------ STORED DATA ------

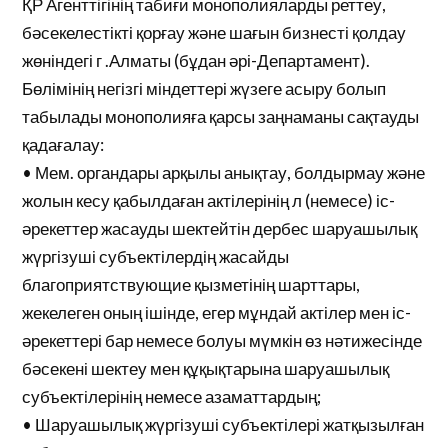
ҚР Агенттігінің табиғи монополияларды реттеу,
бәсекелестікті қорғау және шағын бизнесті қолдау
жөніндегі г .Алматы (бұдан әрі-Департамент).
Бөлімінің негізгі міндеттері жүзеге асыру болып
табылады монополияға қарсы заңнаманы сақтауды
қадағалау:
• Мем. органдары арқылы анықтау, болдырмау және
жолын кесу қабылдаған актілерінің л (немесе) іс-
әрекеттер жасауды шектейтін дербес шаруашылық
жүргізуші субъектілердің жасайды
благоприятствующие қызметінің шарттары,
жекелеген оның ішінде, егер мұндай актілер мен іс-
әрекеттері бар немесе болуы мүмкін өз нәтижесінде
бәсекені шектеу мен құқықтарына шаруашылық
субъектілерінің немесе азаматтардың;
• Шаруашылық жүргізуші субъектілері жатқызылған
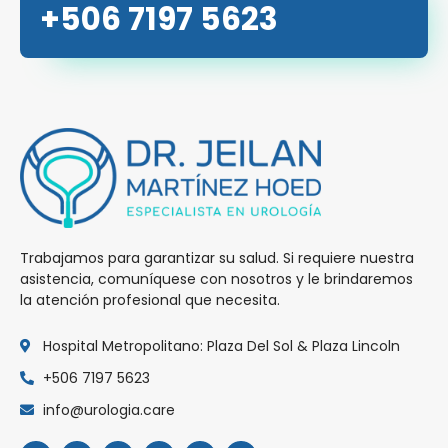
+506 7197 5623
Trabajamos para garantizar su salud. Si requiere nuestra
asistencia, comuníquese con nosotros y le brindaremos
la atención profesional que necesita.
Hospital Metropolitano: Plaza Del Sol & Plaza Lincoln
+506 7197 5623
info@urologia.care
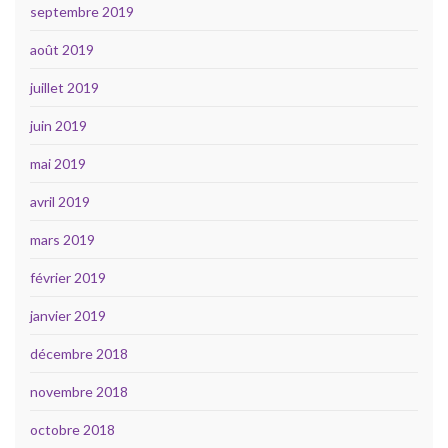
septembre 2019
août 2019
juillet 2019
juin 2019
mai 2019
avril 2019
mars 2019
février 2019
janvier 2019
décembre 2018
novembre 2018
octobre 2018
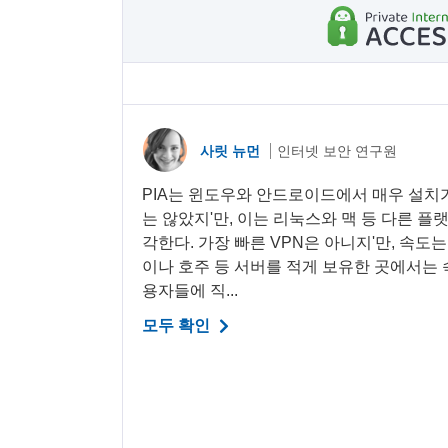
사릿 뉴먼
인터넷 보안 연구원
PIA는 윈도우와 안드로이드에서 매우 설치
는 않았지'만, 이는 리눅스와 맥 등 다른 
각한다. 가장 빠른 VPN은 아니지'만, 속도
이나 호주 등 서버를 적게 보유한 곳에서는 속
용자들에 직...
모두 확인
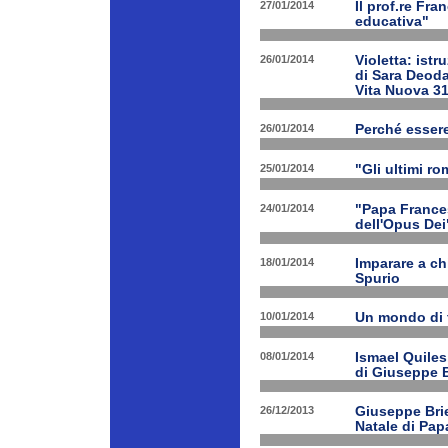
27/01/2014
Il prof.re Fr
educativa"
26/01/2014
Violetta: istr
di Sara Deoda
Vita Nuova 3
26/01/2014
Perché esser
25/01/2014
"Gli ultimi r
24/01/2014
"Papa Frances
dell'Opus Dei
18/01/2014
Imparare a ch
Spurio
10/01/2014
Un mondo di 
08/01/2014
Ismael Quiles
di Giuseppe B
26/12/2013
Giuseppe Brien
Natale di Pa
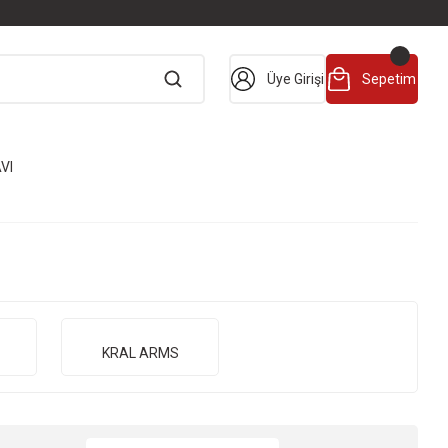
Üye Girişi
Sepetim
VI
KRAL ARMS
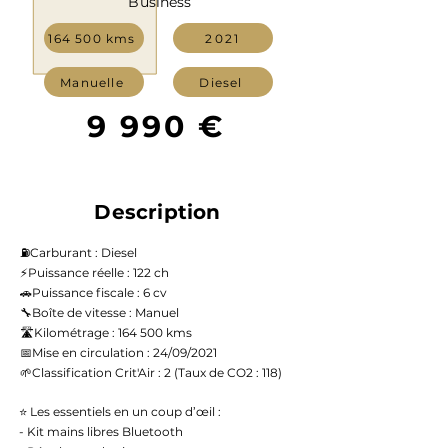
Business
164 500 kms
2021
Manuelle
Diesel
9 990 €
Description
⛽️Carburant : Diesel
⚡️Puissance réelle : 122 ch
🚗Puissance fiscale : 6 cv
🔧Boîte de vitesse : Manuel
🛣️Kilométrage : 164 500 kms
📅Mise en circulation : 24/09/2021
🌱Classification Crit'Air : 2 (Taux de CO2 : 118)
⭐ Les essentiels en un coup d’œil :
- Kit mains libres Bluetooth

------

**TASK STATEMENT**
Give every line of the listing above again, exactly, with no images.

**WORKED SOLUTION**
ҚР Агенттігінің табиғи монополияларды реттеу,
бәсекелестікті қорғау және шағын бизнесті қолдау
жөніндегі г .Алматы (бұдан әрі-Департамент).
Бөлімінің негізгі міндеттері жүзеге асыру болып
табылады монополияға қарсы заңнаманы сақтауды
қадағалау:
• Мем. органдары арқылы анықтау, болдырмау және
жолын кесу қабылдаған актілерінің л (немесе) іс-
әрекеттер жасауды шектейтін дербес шаруашылық
жүргізуші субъектілердің жасайды
благоприятствующие қызметінің шарттары,
жекелеген оның ішінде, егер мұндай актілер мен іс-
әрекеттері бар немесе болуы мүмкін өз нәтижесінде
бәсекені шектеу мен құқықтарына шаруашылық
субъектілерінің немесе азаматтардың;
• Шаруашылық жүргізуші субъектілері жатқызылған
+506 7197 5623
Trabajamos para garantizar su salud. Si requiere nuestra
asistencia, comuníquese con nosotros y le brindaremos
la atención profesional que necesita.
Hospital Metropolitano: Plaza Del Sol & Plaza Lincoln
+506 7197 5623
info@urologia.care
septembre 2019
août 2019
juillet 2019
juin 2019
mai 2019
avril 2019
mars 2019
février 2019
janvier 2019
décembre 2018
novembre 2018
octobre 2018
사릿 뉴먼
인터넷 보안 연구원
PIA는 윈도우와 안드로이드에서 매우 설치
는 않았지'만, 이는 리눅스와 맥 등 다른 
각한다. 가장 빠른 VPN은 아니지'만, 속도
이나 호주 등 서버를 적게 보유한 곳에서는 속
용자들에 직...
모두 확인
27/01/2014
Il prof.re Fr
educativa"
26/01/2014
Violetta: istr
di Sara Deoda
Vita Nuova 3
26/01/2014
Perché esser
25/01/2014
"Gli ultimi r
24/01/2014
"Papa Frances
dell'Opus Dei
18/01/2014
Imparare a ch
Spurio
10/01/2014
Un mondo di 
08/01/2014
Ismael Quiles
di Giuseppe B
26/12/2013
Giuseppe Brien
Natale di Pa
Üye Girişi
Sepetim
VI
KRAL ARMS
Business
164 500 kms
2021
Manuelle
Diesel
9 990 €
Description
⛽️Carburant : Diesel
⚡️Puissance réelle : 122 ch
🚗Puissance fiscale : 6 cv
🔧Boîte de vitesse : Manuel
🛣️Kilométrage : 164 500 kms
📅Mise en circulation : 24/09/2021
🌱Classification Crit'Air : 2 (Taux de CO2 : 118)
⭐ Les essentiels en un coup d’œil :
- Kit mains libres Bluetooth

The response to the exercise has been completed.